Le Brésil de la deuxième période :
Endrick
Vinícius Rayan
Cunha / zones intérieures
Bruno Guimarães
Casemiro
Douglas Gabriel Marquinhos Danilo
Alisson
L’entrée d’Endrick à la pause à la place de Paquetá a aussi changé le poids offensif du Brésil. Avec un vrai attaquant plus vertical, les défenseurs japonais ne pouvaient plus défendre uniquement face au ballon. Ils devaient aussi gérer les appels dans la profondeur.
Martinelli plutôt que Neymar : le choix du profil, pas du nom
À la 66e minute, Ancelotti fait entrer Gabriel Martinelli à la place de Matheus Cunha. Neymar était sur le banc, mais Ancelotti ne l’a pas utilisé. Après le match, il a expliqué qu’il pensait à Neymar surtout dans l’hypothèse d’une prolongation ; finalement, le Brésil n’en a pas eu besoin.
Ce choix est capital. Neymar aurait apporté de la création, de la pause, de la dernière passe. Mais le match demandait autre chose : intensité, appels, pressing, percussion, courses sans ballon.
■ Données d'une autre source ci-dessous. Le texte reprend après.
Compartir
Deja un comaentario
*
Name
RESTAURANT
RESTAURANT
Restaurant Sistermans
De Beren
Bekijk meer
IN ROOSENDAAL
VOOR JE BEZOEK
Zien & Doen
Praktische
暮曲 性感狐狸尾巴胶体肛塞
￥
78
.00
Martinelli a été utilisé dans un rôle très intéressant, plus proche d’un milieu gauche offensif que d’un ailier collé à la ligne. The Guardian a noté qu’il évoluait côté gauche au milieu, avant de recevoir entre les lignes sur l’action du but.
Schéma après l’entrée de Martinelli :
Endrick
Vinícius Rayan
Martinelli
Bruno Guimarães
Casemiro/ Fabinho
Douglas Gabriel Marquinhos Danilo
Alisson
Martinelli n’a pas seulement apporté un but. Il a changé la géographie du match. Sa mobilité a forcé le Japon à reculer. Ses appels ont ouvert des espaces entre les centraux et les pistons japonais. Et surtout, il a ajouté de l’énergie dans un match où le Japon commençait à perdre de la fraîcheur.
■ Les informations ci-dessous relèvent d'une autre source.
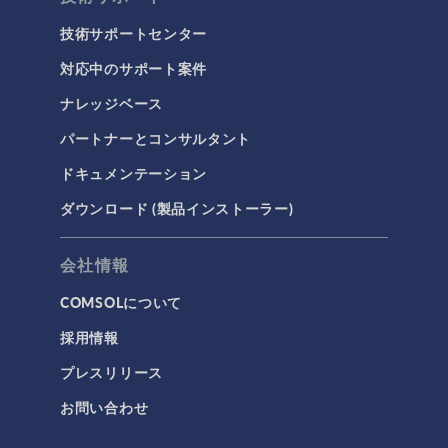
技術サポートセンター
対応中のサポート案件
ナレッジベース
パートナーとコンサルタント
ドキュメンテーション
ダウンロード (製品インストーラー)
会社情報
COMSOLについて
採用情報
プレスリリース
お問い合わせ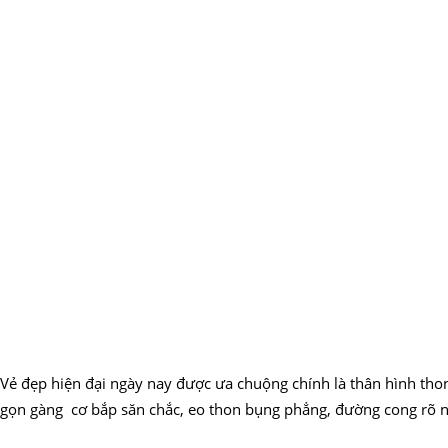
Vẻ đẹp hiện đại ngày nay được ưa chuộng chính là thân hình tho
gọn gàng cơ bắp săn chắc, eo thon bụng phẳng, đường cong rõ nét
Le but de la victoire : une action simple, mais préparée tactiquement
À la 90e+5, Martinelli marque le but de la victoire. L’action résume tout le coaching d’Ancelotti : Bruno Guimarães trouve Martinelli entre les lignes, l’attaquant contrôle, termine calmement, et le Brésil passe devant.
Ce n’est pas un but venu de nulle part. C’est le résultat d’un match que le Brésil a progressivement déplacé vers la surface japonaise. Plus de centres. Plus de présence. Plus de joueurs entre les lignes. Plus d’intensité sur les deuxièmes ballons.
La grande leçon tactique
Ancelotti a gagné ce match en trois décisions majeures :
- Il n’a pas sorti Casemiro malgré une première période très compliquée.
- Il a corrigé la structure collective avec plus de patience, plus de centres et plus de présence dans la surface.
- Il a choisi Martinelli plutôt que Neymar, parce que le match avait besoin d’intensité plus que de prestige.
C’est ce qui distingue les grands entraîneurs : ils ne choisissent pas toujours le joueur le plus populaire, mais le joueur le plus utile au scénario du match.
Le Brésil n’a pas simplement battu le Japon. Ancelotti a gagné une bataille d’interprétation. Moriyasu avait remporté la première période par l’organisation. Ancelotti a gagné la seconde par l’ajustement.